The bill is likely to have a significant and unintended negative impact on the quality and international competitiveness of the Australian university sector. Australia will miss out on getting some of our best internationally-based researchers to return to Australia rather than go somewhere else.

One person who wrote to me in regard to this sets out the problems that we are causing by cutting off 457 visa people from the living away from home allowance in October. This gentleman wrote:

After visiting Australia many times over the past 15 years, in June 2011 I was offered the opportunity to work in Australia. I signed a 4 yr contract to come to work in Sydney and in August 2011 my wife and I made the move here. When making the decision to come we calculated my net pay (including the Living Away from Home Allowance component which was offered as part of my contract) in accordance with all Australian tax law and ATO guidance. Upon doing so, my wife and I were satisfied that although the cost of living in Sydney was far higher than in our home town in Yorkshire UK the fact that we would get the tax free allowance of LAFHA would enable us to afford to come to Australia.
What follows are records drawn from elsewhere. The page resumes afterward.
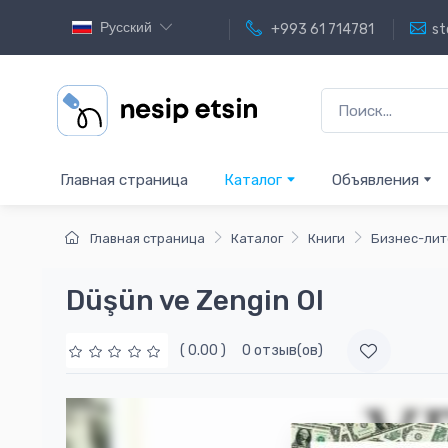
Русский
+993 61 714781
st
Главная страница
Каталог
Объявления
Главная страница
Каталог
Книги
Бизнес-лит
Düşün ve Zengin Ol
( 0.00 )
0 отзыв(ов)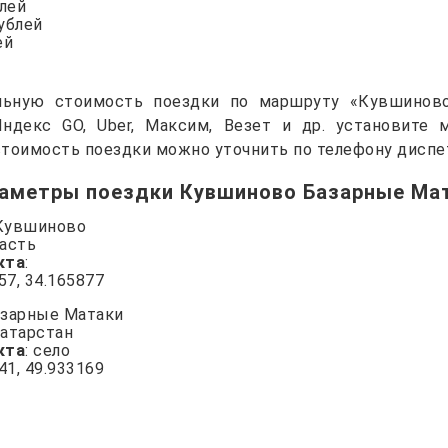
блей
рублей
ей
льную стоимость поездки по маршруту «Кувшинов
Яндекс GO, Uber, Максим, Везет и др. установите
тоимость поездки можно уточнить по телефону диспе
аметры поездки Кувшиново Базарные Ма
 Кувшиново
ласть
кта
:
957, 34.165877
азарные Матаки
Татарстан
кта
: село
241, 49.933169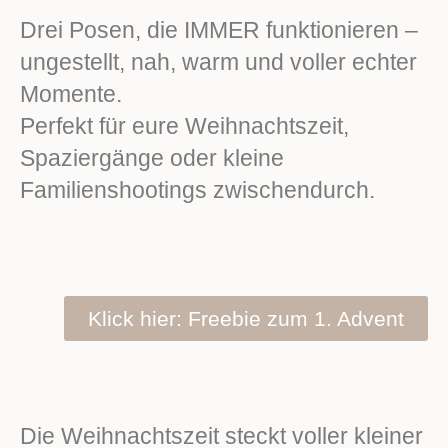
Drei Posen, die IMMER funktionieren –
ungestellt, nah, warm und voller echter
Momente.
Perfekt für eure Weihnachtszeit,
Spaziergänge oder kleine
Familienshootings zwischendurch.
Klick hier: Freebie zum 1. Advent
Die Weihnachtszeit steckt voller kleiner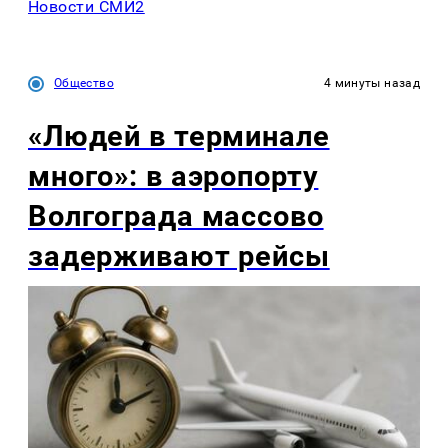
Новости СМИ2
Общество
4 минуты назад
«Людей в терминале
много»: в аэропорту
Волгограда массово
задерживают рейсы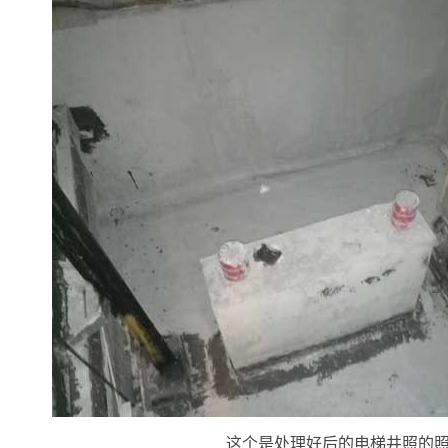
这个是处理好后的电梯井照的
We wound up a small business we were running in the UK and I signed a fixed term contract on that basis. This was completed prior to any mention of any consultation on reform of LAFHA. At the beginning of November 2011, again before any mention of LAFHA reform we signed up to a two year contract on a rental property. The budget again was calculated with LAFHA included.

There is a human factor of the number of people who will be affected by this change. As I said, we can argue that this is something that is being done to noncitizens, so what does it matter? But these are people with families, with highly sought after skills and who may very well leave Australia.
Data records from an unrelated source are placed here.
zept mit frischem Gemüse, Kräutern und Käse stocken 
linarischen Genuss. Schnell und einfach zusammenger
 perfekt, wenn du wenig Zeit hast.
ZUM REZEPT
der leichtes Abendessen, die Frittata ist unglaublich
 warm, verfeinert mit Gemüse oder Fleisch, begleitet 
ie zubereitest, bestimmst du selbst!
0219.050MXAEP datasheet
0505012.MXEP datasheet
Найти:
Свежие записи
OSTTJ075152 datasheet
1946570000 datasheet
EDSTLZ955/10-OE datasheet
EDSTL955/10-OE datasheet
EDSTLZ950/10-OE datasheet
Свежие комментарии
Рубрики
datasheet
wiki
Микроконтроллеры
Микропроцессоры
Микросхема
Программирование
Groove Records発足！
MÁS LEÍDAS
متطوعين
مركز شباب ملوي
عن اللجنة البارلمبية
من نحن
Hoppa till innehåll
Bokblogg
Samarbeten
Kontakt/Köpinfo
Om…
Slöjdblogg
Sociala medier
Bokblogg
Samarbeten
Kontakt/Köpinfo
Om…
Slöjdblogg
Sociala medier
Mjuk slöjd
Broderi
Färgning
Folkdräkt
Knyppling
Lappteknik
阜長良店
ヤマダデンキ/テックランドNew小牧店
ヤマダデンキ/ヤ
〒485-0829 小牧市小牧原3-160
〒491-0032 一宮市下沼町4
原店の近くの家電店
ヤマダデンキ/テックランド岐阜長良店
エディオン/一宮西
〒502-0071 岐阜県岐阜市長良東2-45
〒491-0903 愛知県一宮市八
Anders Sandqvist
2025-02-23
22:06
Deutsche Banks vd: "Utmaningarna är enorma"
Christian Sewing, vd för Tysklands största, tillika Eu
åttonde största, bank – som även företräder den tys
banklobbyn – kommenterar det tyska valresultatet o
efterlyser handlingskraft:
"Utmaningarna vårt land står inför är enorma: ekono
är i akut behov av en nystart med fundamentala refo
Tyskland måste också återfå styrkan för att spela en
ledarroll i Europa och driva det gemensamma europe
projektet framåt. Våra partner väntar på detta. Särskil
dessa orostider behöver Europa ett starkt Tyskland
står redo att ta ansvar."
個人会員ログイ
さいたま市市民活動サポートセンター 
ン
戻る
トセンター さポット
The other issue is that it is quite likely, according to PricewaterhouseCoopers, that the provisions are discriminatory against these people. We have tax treaties with the United Kingdom, the United States, New Zealand, South Africa, Japan, Norway, Finland, Turkey and Chile, and these all include non-discrimination clauses. Under the International Tax Agreements Act 1953 these treaties are incorporated into Australian domestic law and they take precedence over contravening domestic tax legislation. Each non-discrimination clause prevents the parties to the treaty from overtly discriminating against nationals of the other country as regards taxation.
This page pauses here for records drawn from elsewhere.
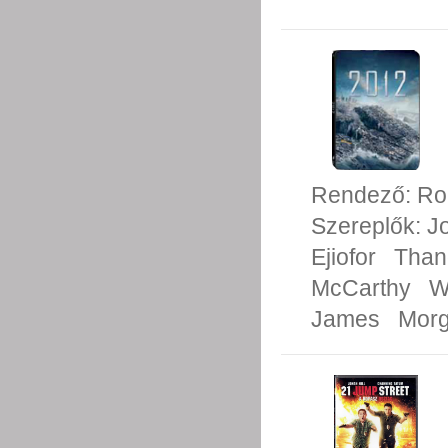
Rendező:
Ro
Szereplők:
J
Ejiofor
Than
McCarthy
W
James
Morg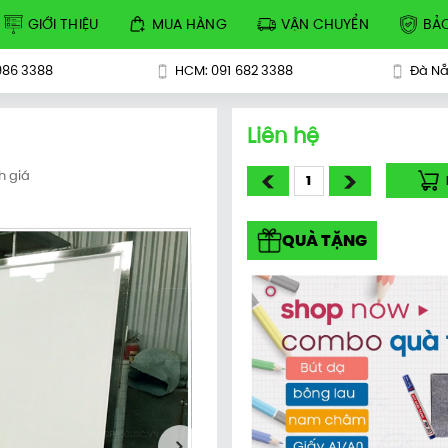
GIỚI THIỆU
MUA HÀNG
VẬN CHUYỂN
BẢ
986 3388
HCM: 091 682 3388
Đà Nẵ
Liên hệ
h giá
QUÀ TẶNG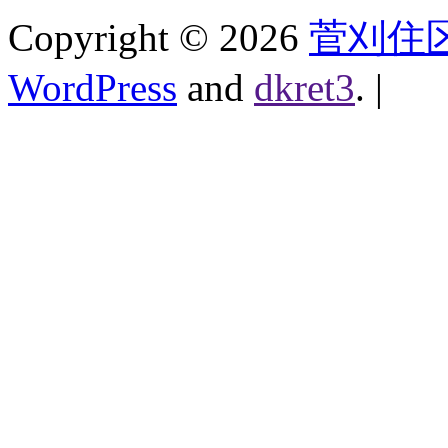
Copyright ©
2026
菅刈住
WordPress
and
dkret3
.
|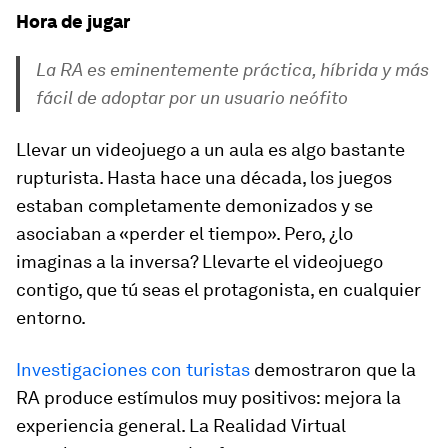
Hora de jugar
La RA es eminentemente práctica, híbrida y más
fácil de adoptar por un usuario neófito
Llevar un videojuego a un aula es algo bastante
rupturista. Hasta hace una década, los juegos
estaban completamente demonizados y se
asociaban a «perder el tiempo». Pero, ¿lo
imaginas a la inversa? Llevarte el videojuego
contigo, que tú seas el protagonista, en cualquier
entorno.
Investigaciones con turistas
demostraron que la
RA produce estímulos muy positivos: mejora la
experiencia general. La Realidad Virtual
The conditions around transitional arrangements in the bill are, in my view, overtly discriminate because they require only foreign workers to maintain a home in Australia that they do not live in to access the living away from home allowance. This is not a condition that is required for Australian workers. Australian workers do not need to maintain a home to be eligible for the living away from home allowance. This overt discrimination is notionally unlawful as it applies, for example, to UK residents by virtue of the applicable tax treaty. In particular, I am advised that there may be a breach of the UK-Australia Double Taxation Convention, in which article 25 states:

Nationals of a Contracting State shall not be subjected in the other Contracting State to any taxation or any requirement connected therewith, which is other or more burdensome than the taxation and connected requirements to which nationals of that other State in the same circumstances, in particular with respect to residence, are or may be subjected.

I appreciate the savings that the government is trying to make by the reform of the living away from home allowance. I do not believe that people who come here on 457 visas to assist Australia and its development should get special treatment but nor should they be discriminated against in the way they have been by the government's transitional arrangements just because they do not have a vote.